The reason this notion is idiotic is simple: life itself is violent. Violence is not only a necessary part of life, but a fundamental part of it. The act of eating, including not only the sourcing of the foodstuffs that reach your plate, but the act itself, is predicated on violence. Just chewing your food is a violent act by the dictionary definition. The house you live in was created by violence. Trees were murdered and habitats destroyed so you could park your doughy ass in front of a TV without getting rained on. Virtually the only thing you can do to avoid participating in this chain of violence is to somehow will yourself into nonexistence. And even that act, were it possible, could be considered violent.
It’s not that violence should be considered good for its own sake. Frankly there is nothing that could be considered good for its own sake. Ideas, concepts, and philosophies, are good or bad because of the effects they produce, not on their own merits. In fact, without the effects caused by putting these ideas/concepts/philosophies into action, there is no merit in the first place; just the suggestion of merit, something equally ephemeral. (Tangentially, this is why Communism is not a “good thing”.) This kind of defective thinking forms the root for many problems I’ve noticed, but applies specifically to the concept of violence.
For example, when someone is shot with a firearm, there is always at least a flicker of the suggestion that firearms should be banned. Why? Because the firearm called seductively to the assailant to caress its trigger while the barrel was pointed at a potential victim? Obviously, no. People take actions that have effects. The causes of these actions are ideas (often half-baked, ill-reasoned, or downright maniacal), but ideas do not take the physical form of action without a person to carry them out. Neither should the actions, and the tools used to accomplish them, be put on the same chopping block of judgment. Tools, like ideas, exist without merit or judgment until human intention is applied to them.

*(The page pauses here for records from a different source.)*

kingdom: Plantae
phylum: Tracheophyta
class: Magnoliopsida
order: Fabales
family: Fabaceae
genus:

It could and will be argued that simply by being available, certain tools designed to inflict violence (for good or ill) increase the likelihood of misuse. But this still doesn’t address the true problem which is the intent behind their misuse, and reflects a sense of moral laziness or lack of fortitude required to address the illness instead of its symptoms.
Violence is not always necessary. Ghandi’s march to the ocean for salt is an example of this. However, the weak-minded (or hearted) pacifist will take examples like this and use them to justify wholesale abdication of violence. And this is just as asinine as a mechanic who in a pinch, had to use a wrench in lieu of a hammer, deciding to forgo the use of hammers entirely.